§ **EXERCISE**
Find, in the records below, the line that contains "fällig. b. Bei" and the line that contains "Der Wechsel von". Copy those two lines and everything between them exactly, but not the pictures.

§ **DATA EXCERPTS**
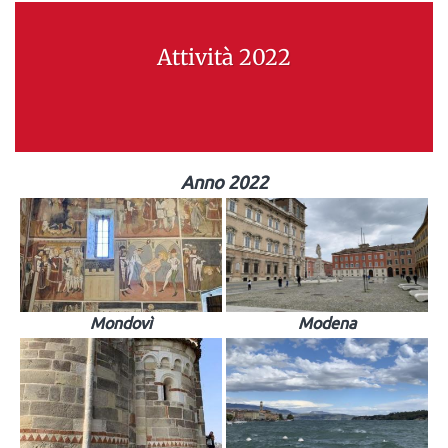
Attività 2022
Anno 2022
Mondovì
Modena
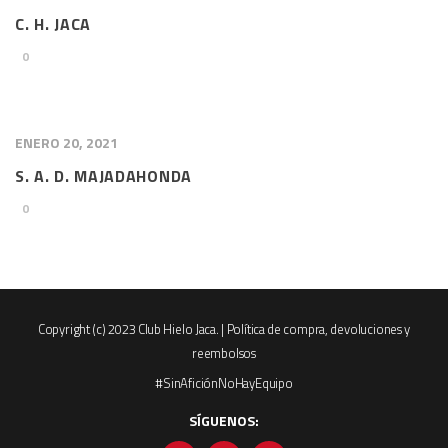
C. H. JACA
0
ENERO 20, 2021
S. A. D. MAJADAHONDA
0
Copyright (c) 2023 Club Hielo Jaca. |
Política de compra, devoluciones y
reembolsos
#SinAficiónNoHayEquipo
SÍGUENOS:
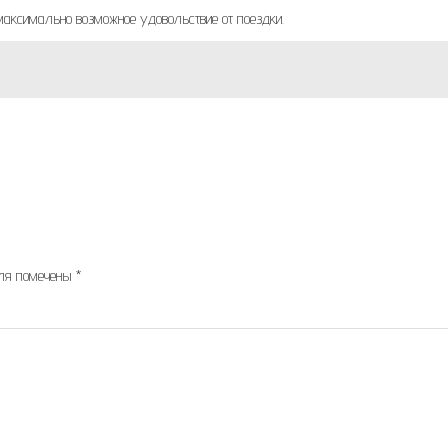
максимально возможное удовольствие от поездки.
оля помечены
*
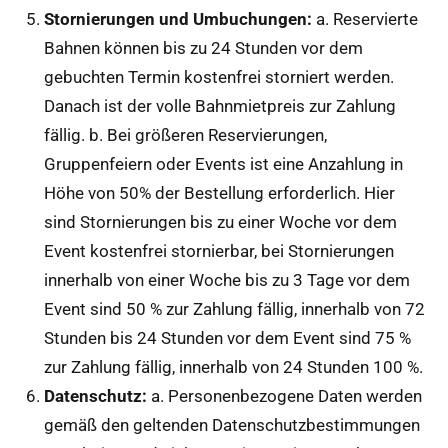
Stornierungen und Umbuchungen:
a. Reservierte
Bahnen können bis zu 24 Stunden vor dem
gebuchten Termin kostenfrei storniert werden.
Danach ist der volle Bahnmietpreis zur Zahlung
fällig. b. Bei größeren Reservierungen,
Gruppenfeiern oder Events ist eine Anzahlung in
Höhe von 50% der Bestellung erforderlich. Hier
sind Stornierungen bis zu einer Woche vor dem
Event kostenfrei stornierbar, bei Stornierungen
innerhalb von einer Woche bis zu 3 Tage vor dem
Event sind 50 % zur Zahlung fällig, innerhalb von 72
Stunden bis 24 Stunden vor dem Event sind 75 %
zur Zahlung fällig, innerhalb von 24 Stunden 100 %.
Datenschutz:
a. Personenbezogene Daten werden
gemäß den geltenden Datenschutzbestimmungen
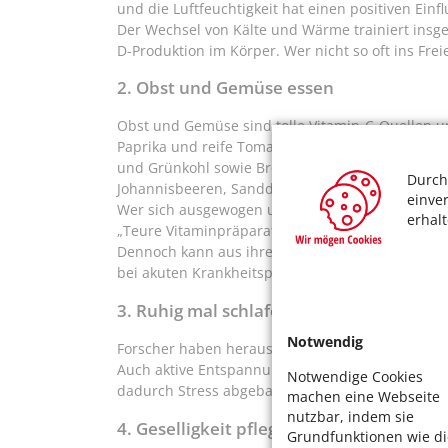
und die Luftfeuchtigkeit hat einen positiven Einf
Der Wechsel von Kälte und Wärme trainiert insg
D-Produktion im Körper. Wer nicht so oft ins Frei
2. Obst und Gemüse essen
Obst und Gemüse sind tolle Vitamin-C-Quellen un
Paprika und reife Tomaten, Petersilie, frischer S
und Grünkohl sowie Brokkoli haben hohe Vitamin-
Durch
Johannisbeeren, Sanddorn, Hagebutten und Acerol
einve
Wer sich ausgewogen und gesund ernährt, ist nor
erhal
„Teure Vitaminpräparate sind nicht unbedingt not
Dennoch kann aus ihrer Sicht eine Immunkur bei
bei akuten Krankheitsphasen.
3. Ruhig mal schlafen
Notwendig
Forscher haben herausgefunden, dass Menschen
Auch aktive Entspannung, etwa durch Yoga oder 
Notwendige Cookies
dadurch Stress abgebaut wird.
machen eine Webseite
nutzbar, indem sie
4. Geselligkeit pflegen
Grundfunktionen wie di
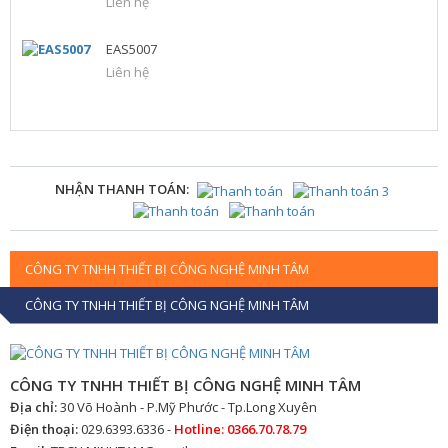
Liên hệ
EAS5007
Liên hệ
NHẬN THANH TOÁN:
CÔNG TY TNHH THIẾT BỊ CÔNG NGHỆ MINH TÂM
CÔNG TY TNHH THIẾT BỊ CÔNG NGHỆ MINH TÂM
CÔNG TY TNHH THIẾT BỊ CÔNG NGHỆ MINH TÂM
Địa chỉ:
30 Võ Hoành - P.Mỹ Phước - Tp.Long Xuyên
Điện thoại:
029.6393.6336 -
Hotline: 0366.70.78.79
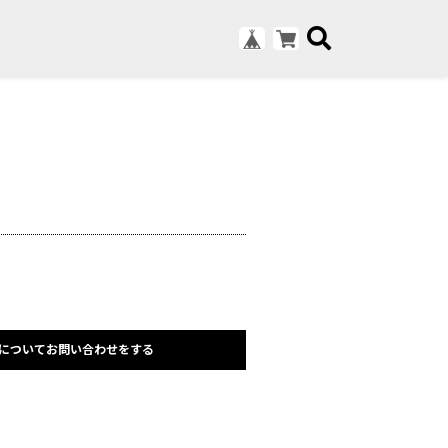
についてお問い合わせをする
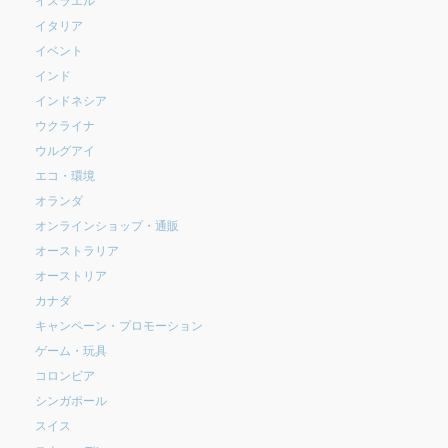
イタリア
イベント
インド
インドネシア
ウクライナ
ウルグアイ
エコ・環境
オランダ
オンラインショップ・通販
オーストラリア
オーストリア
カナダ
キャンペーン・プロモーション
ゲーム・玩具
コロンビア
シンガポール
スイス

§ **OUTPUT FOR THIS EXERCISE**
fällig. b. Bei größeren Reservierungen,
Gruppenfeiern oder Events ist eine Anzahlung in
Höhe von 50% der Bestellung erforderlich. Hier
sind Stornierungen bis zu einer Woche vor dem
Event kostenfrei stornierbar, bei Stornierungen
innerhalb von einer Woche bis zu 3 Tage vor dem
Event sind 50 % zur Zahlung fällig, innerhalb von 72
Stunden bis 24 Stunden vor dem Event sind 75 %
zur Zahlung fällig, innerhalb von 24 Stunden 100 %.
Datenschutz:
a. Personenbezogene Daten werden
gemäß den geltenden Datenschutzbestimmungen
und die Luftfeuchtigkeit hat einen positiven Einf
Der Wechsel von Kälte und Wärme trainiert insg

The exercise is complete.